Pen & Quil opened Monday at The Chesapeake

Pen & Quil opened Monday at The Chesapeake (photo courtesy Pen & Quill / August 12, 2014)

The original Chesapeake Restaurant was a Baltimore dining institution for more than 50 years until it closed in the late 1980s.

After a 24-year dormancy, the doors at 1701 North Charles St. opened in June 2013, with a new restaurant, named The Chesapeake, which was operated by the property's developer, Ernst Valery, and his partners.

Valery closed The Chesapeake in May and turned the restaurant space over to the Karzai family, the restaurateurs behind The Helmand (which is named, partly, after the family's oldest son, Helmand Karzai), B, a Bolton Hill Bistro and Tapas Teatro.

The Karzai's new restaurant, which is named Pen & Quill, began dinner service on Monday. 
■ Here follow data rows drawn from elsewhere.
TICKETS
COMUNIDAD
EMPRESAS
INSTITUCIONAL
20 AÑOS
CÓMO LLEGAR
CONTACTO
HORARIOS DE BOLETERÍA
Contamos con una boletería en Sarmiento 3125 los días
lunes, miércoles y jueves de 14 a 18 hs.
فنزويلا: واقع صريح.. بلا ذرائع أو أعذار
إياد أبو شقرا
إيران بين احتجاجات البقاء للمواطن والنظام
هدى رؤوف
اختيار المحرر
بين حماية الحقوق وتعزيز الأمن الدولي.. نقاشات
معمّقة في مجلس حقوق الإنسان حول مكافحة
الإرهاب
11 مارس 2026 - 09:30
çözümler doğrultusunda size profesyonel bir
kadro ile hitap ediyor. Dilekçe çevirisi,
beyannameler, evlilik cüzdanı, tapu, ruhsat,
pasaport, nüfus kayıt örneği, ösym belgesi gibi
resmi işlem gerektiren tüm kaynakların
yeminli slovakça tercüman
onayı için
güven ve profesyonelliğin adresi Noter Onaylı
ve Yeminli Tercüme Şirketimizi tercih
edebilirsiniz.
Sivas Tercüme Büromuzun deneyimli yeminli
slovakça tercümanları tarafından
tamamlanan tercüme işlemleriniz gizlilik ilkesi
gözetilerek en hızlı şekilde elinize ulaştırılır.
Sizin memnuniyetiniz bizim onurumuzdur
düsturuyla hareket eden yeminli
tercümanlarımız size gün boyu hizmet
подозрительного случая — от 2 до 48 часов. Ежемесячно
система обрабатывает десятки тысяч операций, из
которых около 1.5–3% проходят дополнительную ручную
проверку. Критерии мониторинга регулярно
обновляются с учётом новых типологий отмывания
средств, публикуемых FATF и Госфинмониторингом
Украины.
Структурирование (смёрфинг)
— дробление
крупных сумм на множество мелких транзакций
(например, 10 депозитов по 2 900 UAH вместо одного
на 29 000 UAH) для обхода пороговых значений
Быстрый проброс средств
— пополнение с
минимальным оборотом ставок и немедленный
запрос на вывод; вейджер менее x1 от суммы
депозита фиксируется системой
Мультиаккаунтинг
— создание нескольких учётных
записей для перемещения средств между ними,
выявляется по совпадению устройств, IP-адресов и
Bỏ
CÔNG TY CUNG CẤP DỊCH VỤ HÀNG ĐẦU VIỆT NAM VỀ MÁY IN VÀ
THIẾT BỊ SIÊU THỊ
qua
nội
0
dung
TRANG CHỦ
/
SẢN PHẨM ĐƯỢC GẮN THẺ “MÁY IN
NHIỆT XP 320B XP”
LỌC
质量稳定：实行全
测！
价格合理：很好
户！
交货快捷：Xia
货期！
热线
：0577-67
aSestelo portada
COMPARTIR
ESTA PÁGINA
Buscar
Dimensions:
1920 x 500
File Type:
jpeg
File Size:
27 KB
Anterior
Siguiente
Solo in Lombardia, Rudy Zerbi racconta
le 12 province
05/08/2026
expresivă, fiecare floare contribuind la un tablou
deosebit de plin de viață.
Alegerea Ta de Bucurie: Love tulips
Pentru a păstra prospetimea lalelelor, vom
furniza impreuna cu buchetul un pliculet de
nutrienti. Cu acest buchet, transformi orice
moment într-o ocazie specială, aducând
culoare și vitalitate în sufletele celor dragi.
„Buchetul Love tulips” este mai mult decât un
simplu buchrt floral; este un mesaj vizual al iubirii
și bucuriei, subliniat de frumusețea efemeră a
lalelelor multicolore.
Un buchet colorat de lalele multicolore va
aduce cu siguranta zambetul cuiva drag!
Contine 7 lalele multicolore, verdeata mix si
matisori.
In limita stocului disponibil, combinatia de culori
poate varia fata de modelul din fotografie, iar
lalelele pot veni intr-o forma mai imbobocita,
We figured you’d have some questions, so we went to see Pen & Quill for ourselves. It's too early to give it a full review, but here's what things look like so far. 

Can you go over the Chesapeake thing again?

Sure. The original Chesapeake Restaurant was a dining institution, a restaurant for special occasions but also for random, weekly visits.

In its prime, the restaurant rambled across first and second floors of what had originally been five former townhouses. The restaurant space that opened in 2013, which is now called Pen & Quill, occupies only the ground level of the two southern-most buildings.  

And the restaurant right before Pen & Quill was called The Chesapeake?

Yes, and maybe, looking back, that wasn't a great idea. Because it raised people's expectations.

What if, from here on in, you just called that restaurant the New Chesapeake? 

That's a great idea.

OK, beside its new non-expectation-naming name, what else makes Pen & Quill different from the New Chesapeake? 

There are cosmetic changes, some of them subtle, some of them pretty emphatic. The half-wall that ran almost the whole length of the main dining room has been removed. That's a major thing, because now the space has great energy. It feels like a place you want to be.

What else?

There is some new furniture and new wall treatments. Like I said, some of it's subtle, but what seemed like a problematic space before now doesn't.

How about the menu?

That's different, too, but it's not a radical departure from the menu at its immediate predecessor. There are your basic tavern snacks, small plates and entrees. There is also a hamburger, a lobster roll and a pulled pork-cheek sandwich. 

Is there a theme?

No, and that's good. The New Chesapeake tried to promote itself as a farm-to-table restaurant, and it just felt awkward.